Want a little property virgin, first time home buyer advice? I've bought several homes throughout my life. The first time was a small little starter home and I sure wish someone had given me a little advice. I ended up grossly overpaying (I bought it from someone I knew and thought they were giving me a great deal, I didn't do my homework and paid more than I should have).
Buying a home, whether it's your first or your tenth, takes time. You have to be willing to invest the time you need to make a smart decision. This process is called due diligence. It means that you and only you have to make sure that the deal is a good deal for you.
You can't just sit back and trust that the bank will watch out for you. Many homeowners are in trouble today for doing just that. They thought that since they got approved for a certain loan amount that that was the amount they could afford.
They never stopped to consider that the bank only looks at the numbers of their financial situation. With them it's all black and white. They don't know that you need a lot of extra money every month because you like to travel, or buy new shoes. Only you know that. Make sure you take those factors into consideration before you buy.
Another thing you have to do is have an inspection on any property before you buy it. I would recommend finding a good inspector on your own and not relying solely on the recommendations of your realtor.
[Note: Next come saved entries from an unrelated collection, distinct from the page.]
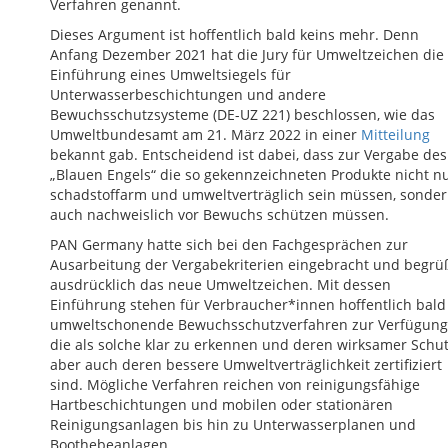
Verfahren genannt.
Dieses Argument ist hoffentlich bald keins mehr. Denn
Anfang Dezember 2021 hat die Jury für Umweltzeichen die
Einführung eines Umweltsiegels für
Unterwasserbeschichtungen und andere
Bewuchsschutzsysteme (DE-UZ 221) beschlossen, wie das
Umweltbundesamt am 21. März 2022 in einer
Mitteilung
bekannt gab. Entscheidend ist dabei, dass zur Vergabe des
„Blauen Engels“ die so gekennzeichneten Produkte nicht n
schadstoffarm und umweltverträglich sein müssen, sonde
auch nachweislich vor Bewuchs schützen müssen.
PAN Germany hatte sich bei den Fachgesprächen zur
Ausarbeitung der Vergabekriterien eingebracht und begrü
ausdrücklich das neue Umweltzeichen. Mit dessen
Einführung stehen für Verbraucher*innen hoffentlich bald
umweltschonende Bewuchsschutzverfahren zur Verfügung
die als solche klar zu erkennen und deren wirksamer Schut
aber auch deren bessere Umweltverträglichkeit zertifiziert
sind. Mögliche Verfahren reichen von reinigungsfähige
Hartbeschichtungen und mobilen oder stationären
Reinigungsanlagen bis hin zu Unterwasserplanen und
Boothebeanlagen.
I hate to make it sound like you can't trust your realtor, but like with any other profession, some are better than others.
If they are hungry for the sale they might suggest someone who could 'fudge' some details of the inspection. It's not likely but to be safe, find your own inspector.
If a problem is found during inspection consider it without emotion. Too many homeowners throw common sense out the window because they have an emotional attachment to a property. Instead allow your business mind to click on. Sometimes a small problem can be a great bargaining chip. You may be able to get them to come down on the price (even more than just the cost of the repair) or they may make other concessions.
Even if your bank doesn't make you escrow for your property taxes and insurance, you should do it anyway. It's better to make sure you have the money when you need it. One of the houses I owned I didn't escrow and I thought for sure that I could save the money. Well, you guessed it, when the bills came due I didn't have it. I had to really scramble to make those payments. Never again. No matter what the bank may say, I'm going to escrow.
I hope you take this first time home buyer advice to heart. The best advice in the world won't do you any good if you ignore it. When you pick out your home listen to your heart but when it comes to the financials of that home, listen only to your head.